— Aim of the task —
What follows is a block of records; reproduce all of it verbatim.

— Dataset entries —
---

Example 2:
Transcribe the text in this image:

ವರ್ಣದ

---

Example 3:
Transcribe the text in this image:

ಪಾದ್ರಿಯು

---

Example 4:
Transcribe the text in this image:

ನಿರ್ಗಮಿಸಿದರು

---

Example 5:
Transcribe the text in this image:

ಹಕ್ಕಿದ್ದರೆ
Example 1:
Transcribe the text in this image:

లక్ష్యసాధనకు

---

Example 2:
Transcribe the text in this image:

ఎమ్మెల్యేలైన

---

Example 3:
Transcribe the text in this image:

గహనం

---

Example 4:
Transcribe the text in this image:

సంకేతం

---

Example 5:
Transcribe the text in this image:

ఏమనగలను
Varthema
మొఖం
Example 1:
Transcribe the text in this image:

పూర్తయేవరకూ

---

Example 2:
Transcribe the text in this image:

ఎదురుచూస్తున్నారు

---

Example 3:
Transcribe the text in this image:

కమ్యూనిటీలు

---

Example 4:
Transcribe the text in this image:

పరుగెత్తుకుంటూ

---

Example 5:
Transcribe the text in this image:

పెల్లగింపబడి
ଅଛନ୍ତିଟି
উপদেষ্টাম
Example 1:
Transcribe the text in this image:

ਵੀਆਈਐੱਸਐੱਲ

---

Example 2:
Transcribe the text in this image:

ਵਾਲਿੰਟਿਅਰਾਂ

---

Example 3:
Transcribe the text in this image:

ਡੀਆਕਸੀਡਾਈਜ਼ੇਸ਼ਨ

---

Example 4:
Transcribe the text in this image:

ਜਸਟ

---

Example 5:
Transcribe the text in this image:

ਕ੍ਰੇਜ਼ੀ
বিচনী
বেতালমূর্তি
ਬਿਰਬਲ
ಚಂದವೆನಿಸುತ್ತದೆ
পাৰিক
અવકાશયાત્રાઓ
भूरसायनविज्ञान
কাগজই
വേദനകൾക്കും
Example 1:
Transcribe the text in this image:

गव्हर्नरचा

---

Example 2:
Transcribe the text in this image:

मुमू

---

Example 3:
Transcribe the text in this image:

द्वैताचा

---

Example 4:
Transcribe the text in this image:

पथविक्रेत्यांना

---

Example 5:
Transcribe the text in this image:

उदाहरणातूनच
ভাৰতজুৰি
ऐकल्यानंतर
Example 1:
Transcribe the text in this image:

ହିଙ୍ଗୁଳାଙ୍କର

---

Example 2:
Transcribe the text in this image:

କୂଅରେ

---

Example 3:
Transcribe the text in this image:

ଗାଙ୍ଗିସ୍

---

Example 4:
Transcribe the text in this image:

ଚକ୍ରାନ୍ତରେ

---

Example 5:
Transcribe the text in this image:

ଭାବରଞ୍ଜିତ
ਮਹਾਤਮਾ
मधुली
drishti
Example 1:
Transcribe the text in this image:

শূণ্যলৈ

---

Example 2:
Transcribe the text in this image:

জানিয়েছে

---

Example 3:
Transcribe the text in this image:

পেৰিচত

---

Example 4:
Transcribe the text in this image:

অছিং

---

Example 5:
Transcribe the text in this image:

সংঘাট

— Output below —
---

Example 2:
Transcribe the text in this image:

ವರ್ಣದ

---

Example 3:
Transcribe the text in this image:

ಪಾದ್ರಿಯು

---

Example 4:
Transcribe the text in this image:

ನಿರ್ಗಮಿಸಿದರು

---

Example 5:
Transcribe the text in this image:

ಹಕ್ಕಿದ್ದರೆ
Example 1:
Transcribe the text in this image:

లక్ష్యసాధనకు

---

Example 2:
Transcribe the text in this image:

ఎమ్మెల్యేలైన

---

Example 3:
Transcribe the text in this image:

గహనం

---

Example 4:
Transcribe the text in this image:

సంకేతం

---

Example 5:
Transcribe the text in this image:

ఏమనగలను
Varthema
మొఖం
Example 1:
Transcribe the text in this image:

పూర్తయేవరకూ

---

Example 2:
Transcribe the text in this image:

ఎదురుచూస్తున్నారు

---

Example 3:
Transcribe the text in this image:

కమ్యూనిటీలు

---

Example 4:
Transcribe the text in this image:

పరుగెత్తుకుంటూ

---

Example 5:
Transcribe the text in this image:

పెల్లగింపబడి
ଅଛନ୍ତିଟି
উপদেষ্টাম
Example 1:
Transcribe the text in this image:

ਵੀਆਈਐੱਸਐੱਲ

---

Example 2:
Transcribe the text in this image:

ਵਾਲਿੰਟਿਅਰਾਂ

---

Example 3:
Transcribe the text in this image:

ਡੀਆਕਸੀਡਾਈਜ਼ੇਸ਼ਨ

---

Example 4:
Transcribe the text in this image:

ਜਸਟ

---

Example 5:
Transcribe the text in this image:

ਕ੍ਰੇਜ਼ੀ
বিচনী
বেতালমূর্তি
ਬਿਰਬਲ
ಚಂದವೆನಿಸುತ್ತದೆ
পাৰিক
અવકાશયાત્રાઓ
भूरसायनविज्ञान
কাগজই
വേദനകൾക്കും
Example 1:
Transcribe the text in this image:

गव्हर्नरचा

---

Example 2:
Transcribe the text in this image:

मुमू

---

Example 3:
Transcribe the text in this image:

द्वैताचा

---

Example 4:
Transcribe the text in this image:

पथविक्रेत्यांना

---

Example 5:
Transcribe the text in this image:

उदाहरणातूनच
ভাৰতজুৰি
ऐकल्यानंतर
Example 1:
Transcribe the text in this image:

ହିଙ୍ଗୁଳାଙ୍କର

---

Example 2:
Transcribe the text in this image:

କୂଅରେ

---

Example 3:
Transcribe the text in this image:

ଗାଙ୍ଗିସ୍

---

Example 4:
Transcribe the text in this image:

ଚକ୍ରାନ୍ତରେ

---

Example 5:
Transcribe the text in this image:

ଭାବରଞ୍ଜିତ
ਮਹਾਤਮਾ
मधुली
drishti
Example 1:
Transcribe the text in this image:

শূণ্যলৈ

---

Example 2:
Transcribe the text in this image:

জানিয়েছে

---

Example 3:
Transcribe the text in this image:

পেৰিচত

---

Example 4:
Transcribe the text in this image:

অছিং

---

Example 5:
Transcribe the text in this image:

সংঘাট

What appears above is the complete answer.